§ **AIM OF THE TASK**: Which lines of the records contain the word "ensure"? Copy each one.

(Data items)
= Beginning of Section =
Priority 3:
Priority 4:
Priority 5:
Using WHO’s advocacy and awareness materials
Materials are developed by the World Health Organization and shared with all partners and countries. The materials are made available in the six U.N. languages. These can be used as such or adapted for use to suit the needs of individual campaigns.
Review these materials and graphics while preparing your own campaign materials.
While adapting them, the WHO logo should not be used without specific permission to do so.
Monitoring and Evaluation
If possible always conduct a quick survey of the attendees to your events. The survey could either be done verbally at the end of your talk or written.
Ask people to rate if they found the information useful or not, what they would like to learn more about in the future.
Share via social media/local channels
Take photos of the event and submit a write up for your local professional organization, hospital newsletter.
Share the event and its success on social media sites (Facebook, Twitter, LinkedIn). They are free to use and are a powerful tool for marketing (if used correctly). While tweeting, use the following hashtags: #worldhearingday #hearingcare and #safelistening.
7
= End of Section =
= Beginning of Section =
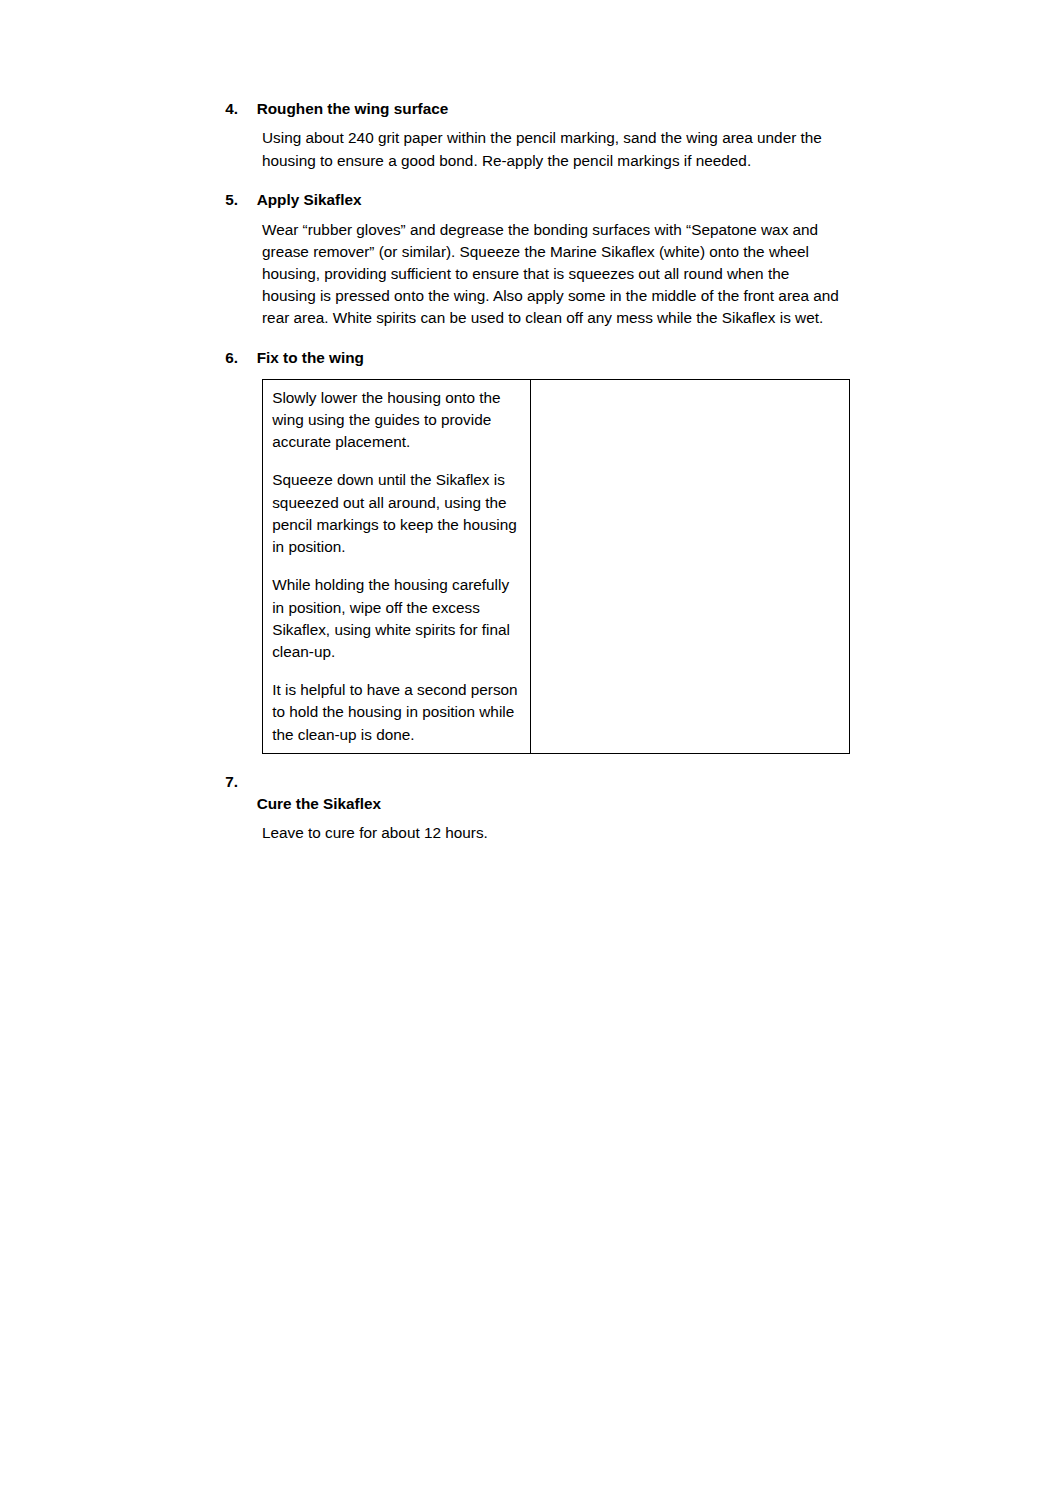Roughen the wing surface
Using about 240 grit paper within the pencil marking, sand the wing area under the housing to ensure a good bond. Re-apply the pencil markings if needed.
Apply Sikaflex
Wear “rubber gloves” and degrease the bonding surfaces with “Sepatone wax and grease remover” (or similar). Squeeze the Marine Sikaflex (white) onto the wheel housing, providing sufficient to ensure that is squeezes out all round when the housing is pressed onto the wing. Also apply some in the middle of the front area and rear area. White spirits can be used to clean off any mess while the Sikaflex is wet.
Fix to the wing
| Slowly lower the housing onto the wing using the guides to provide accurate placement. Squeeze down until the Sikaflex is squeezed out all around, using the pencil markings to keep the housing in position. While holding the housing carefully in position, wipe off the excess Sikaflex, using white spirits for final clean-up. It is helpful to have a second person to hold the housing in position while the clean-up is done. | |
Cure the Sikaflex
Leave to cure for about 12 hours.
= End of Section =
§ **TASK RESPONSE**:
Using about 240 grit paper within the pencil marking, sand the wing area under the housing to ensure a good bond. Re-apply the pencil markings if needed.
Wear “rubber gloves” and degrease the bonding surfaces with “Sepatone wax and grease remover” (or similar). Squeeze the Marine Sikaflex (white) onto the wheel housing, providing sufficient to ensure that is squeezes out all round when the housing is pressed onto the wing. Also apply some in the middle of the front area and rear area. White spirits can be used to clean off any mess while the Sikaflex is wet.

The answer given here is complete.